• **DIRECTIONS**
A. Answer these questions from the Madinah Slaise passage:
(i) Which team drafted her, and in what round?
(ii) Where did she serve as an enlisted Trauma Medic?
(iii) At what rank did she retire from the United States Air Force?
B. Decide whether each statement agrees with the Madinah Slaise passage. Answer yes or no and quote the words that settle it.
(i) She set the UC single-season record for free throws made in 1998-99.
(ii) Her master's degree came from Winston-Salem State University.
(iii) She sold Austerus FIT in 2011.

• **GIVEN PASSAGE**
Slaise still holds the school single-game record for free throw attempts, racking up 18 at Charlotte in 2000 and holds the UC single-season record for both free throws made (193) and attempted (242), both set in 1998-99. Slaise also holds the career marks for free throws made (503) and attempted (676) (male and female players) and ranks in UC's career top-10 in games played (t-9th/119), points (3rd/1,849), scoring average (6th/15.5), field goals made (8th/600), field goals attempted (3rd/1,602), 3-point field goals made (6th/146), 3-point field goals attempted (5th/497) and steals (2nd/256).

==== Professional Basketball ====
After graduating from the University of Cincinnati with a Bachelor of Arts in Communication, Madinah Slaise was selected by the Detroit Shock in the second round (No. 28 overall) of the 2000 WNBA draft. She played with the Shock during the 2000 season, capturing the second highest player efficiency ranking (30%) for the 2000 WNBA season. She also competed overseas in France, Switzerland and Israel while launching the Madinah Slaise Youth Basketball Camp in her hometown, Lima Ohio.

===Later career===
Slaise joined the United States Army following the September 11, 2001 terrorist attack and served as an enlisted Trauma Medic for three years at the Womack Army Medical Center Emergency Department.

Prior to accepting a commission with the United States Air Force, she earned an associate degree and practiced as a board certified (Medical-Surgical) Registered Nurse for several years within the civilian sector. Subsequently, accomplishing a second bachelor's degree in Nursing Science from Winston-Salem State University in 2010 (summa cum laude). She also achieved a master's degree as a Nurse Educator from Liberty University in 2016 (magna cum laude).

Madinah is an International Sports Sciences Association Certified Master Trainer, having competed as an amateur physique champion from 2010-2013. She started sports and nutrition company "Austerus FIT" in 2011, and sold it in 2016.

Slaise retired from her officership in the United States Air Force as a Major in 2018. Her career appointment summarization includes APU/PACU/CASF/Emergency Department Clinical Nurse, Medical Group & Squadron Executive Officer, Flight Nurse, and POTUS Flight Medicine Clinic Flight Commander.

===Media Magnate: Second Act===
Following a hall-of-fame athletic career and military tenure spanning three bipartisan presidential administrations, Madinah Slaise retired from her officership in the U.S. Air Force Nurse Corps in 2018. The digital adventures of this journalist began with an invitation to apply for a sports broadcasting internship at WCPO-TV in Cincinnati, Ohio, in 1999. By 2023, Seattleites had warmed to the freelance news producer and her on-air personality.

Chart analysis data
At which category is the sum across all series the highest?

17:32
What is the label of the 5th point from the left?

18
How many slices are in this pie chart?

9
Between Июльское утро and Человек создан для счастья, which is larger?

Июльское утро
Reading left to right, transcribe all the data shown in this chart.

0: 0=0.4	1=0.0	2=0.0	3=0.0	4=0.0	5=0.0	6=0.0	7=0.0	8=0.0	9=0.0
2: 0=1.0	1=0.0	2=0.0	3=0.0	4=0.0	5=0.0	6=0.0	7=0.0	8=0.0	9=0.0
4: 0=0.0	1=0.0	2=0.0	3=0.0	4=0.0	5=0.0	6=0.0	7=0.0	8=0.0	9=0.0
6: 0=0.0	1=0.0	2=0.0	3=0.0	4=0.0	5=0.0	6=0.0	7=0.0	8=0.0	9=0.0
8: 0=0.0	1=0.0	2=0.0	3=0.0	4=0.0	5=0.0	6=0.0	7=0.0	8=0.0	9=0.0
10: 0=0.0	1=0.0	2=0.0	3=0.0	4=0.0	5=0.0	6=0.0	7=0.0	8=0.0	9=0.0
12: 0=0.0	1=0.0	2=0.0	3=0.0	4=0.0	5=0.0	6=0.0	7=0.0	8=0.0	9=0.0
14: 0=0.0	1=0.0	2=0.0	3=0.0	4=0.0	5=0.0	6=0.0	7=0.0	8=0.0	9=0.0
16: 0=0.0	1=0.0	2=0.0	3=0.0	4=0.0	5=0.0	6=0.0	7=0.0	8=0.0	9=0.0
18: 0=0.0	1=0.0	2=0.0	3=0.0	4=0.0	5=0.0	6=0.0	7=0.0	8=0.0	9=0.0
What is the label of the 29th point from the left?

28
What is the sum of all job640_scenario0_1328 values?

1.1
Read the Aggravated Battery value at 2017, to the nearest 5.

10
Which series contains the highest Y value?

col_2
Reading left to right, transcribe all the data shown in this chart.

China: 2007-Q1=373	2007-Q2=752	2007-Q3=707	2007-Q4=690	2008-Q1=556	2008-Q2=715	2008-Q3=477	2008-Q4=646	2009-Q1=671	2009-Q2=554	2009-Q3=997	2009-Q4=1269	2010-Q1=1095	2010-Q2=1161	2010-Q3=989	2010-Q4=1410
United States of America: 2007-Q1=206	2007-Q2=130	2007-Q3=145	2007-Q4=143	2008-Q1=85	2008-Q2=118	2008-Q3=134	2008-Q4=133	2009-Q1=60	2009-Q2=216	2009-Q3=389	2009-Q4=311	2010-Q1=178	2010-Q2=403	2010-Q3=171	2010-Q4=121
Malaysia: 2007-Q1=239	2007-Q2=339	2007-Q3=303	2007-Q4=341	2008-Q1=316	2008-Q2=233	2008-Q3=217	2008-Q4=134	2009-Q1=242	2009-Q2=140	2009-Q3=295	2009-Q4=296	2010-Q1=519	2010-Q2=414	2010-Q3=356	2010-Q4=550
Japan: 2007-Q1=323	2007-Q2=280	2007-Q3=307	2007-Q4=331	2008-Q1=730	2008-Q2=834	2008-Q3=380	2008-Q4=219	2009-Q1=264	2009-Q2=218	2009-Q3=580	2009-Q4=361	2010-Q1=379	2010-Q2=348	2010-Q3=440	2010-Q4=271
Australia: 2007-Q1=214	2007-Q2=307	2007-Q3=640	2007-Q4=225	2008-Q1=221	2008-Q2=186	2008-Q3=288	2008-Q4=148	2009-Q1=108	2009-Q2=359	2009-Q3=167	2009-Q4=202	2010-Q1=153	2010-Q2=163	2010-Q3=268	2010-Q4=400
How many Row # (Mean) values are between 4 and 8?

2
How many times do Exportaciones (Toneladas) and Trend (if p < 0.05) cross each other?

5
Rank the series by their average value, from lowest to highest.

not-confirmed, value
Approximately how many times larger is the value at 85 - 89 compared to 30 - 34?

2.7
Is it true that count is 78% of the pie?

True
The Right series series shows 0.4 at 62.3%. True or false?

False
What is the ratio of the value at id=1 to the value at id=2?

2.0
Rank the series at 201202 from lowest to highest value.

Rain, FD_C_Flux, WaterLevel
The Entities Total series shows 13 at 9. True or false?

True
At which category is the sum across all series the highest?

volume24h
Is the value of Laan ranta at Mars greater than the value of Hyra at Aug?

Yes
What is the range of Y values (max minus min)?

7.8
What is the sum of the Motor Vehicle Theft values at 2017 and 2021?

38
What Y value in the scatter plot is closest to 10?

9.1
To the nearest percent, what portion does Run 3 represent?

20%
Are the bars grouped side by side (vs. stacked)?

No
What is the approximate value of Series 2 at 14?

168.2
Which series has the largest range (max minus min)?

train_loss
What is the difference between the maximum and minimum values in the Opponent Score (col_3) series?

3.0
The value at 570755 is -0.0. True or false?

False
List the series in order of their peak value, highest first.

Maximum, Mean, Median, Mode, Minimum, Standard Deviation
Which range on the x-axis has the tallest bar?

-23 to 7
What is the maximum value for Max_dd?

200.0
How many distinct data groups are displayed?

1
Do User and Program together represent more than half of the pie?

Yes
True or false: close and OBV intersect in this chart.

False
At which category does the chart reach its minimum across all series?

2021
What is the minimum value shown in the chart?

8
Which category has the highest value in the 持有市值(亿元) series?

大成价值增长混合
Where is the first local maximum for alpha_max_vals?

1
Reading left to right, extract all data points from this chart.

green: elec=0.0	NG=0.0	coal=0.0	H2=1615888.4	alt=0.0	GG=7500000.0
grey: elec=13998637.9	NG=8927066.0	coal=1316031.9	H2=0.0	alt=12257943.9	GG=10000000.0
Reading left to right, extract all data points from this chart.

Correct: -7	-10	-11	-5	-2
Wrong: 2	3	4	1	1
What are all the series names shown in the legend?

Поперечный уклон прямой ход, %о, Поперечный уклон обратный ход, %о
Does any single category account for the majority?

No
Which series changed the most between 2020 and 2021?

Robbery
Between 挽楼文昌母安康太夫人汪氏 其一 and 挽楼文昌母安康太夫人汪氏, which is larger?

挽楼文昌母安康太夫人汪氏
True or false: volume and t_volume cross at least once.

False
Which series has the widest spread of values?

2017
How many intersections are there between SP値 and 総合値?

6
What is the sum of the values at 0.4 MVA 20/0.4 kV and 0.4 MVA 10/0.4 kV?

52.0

• **ANSWERS FOR THE TASKS**
A.
(i) The Detroit Shock, in the second round (No. 28 overall) of the 2000 WNBA draft.
(ii) The Womack Army Medical Center Emergency Department.
(iii) Major.

B.
(i) Yes: "holds the UC single-season record for both free throws made (193) and attempted (242), both set in 1998-99"
(ii) No: "She also achieved a master's degree as a Nurse Educator from Liberty University in 2016 (magna cum laude)."
(iii) No: "She started sports and nutrition company "Austerus FIT" in 2011, and sold it in 2016."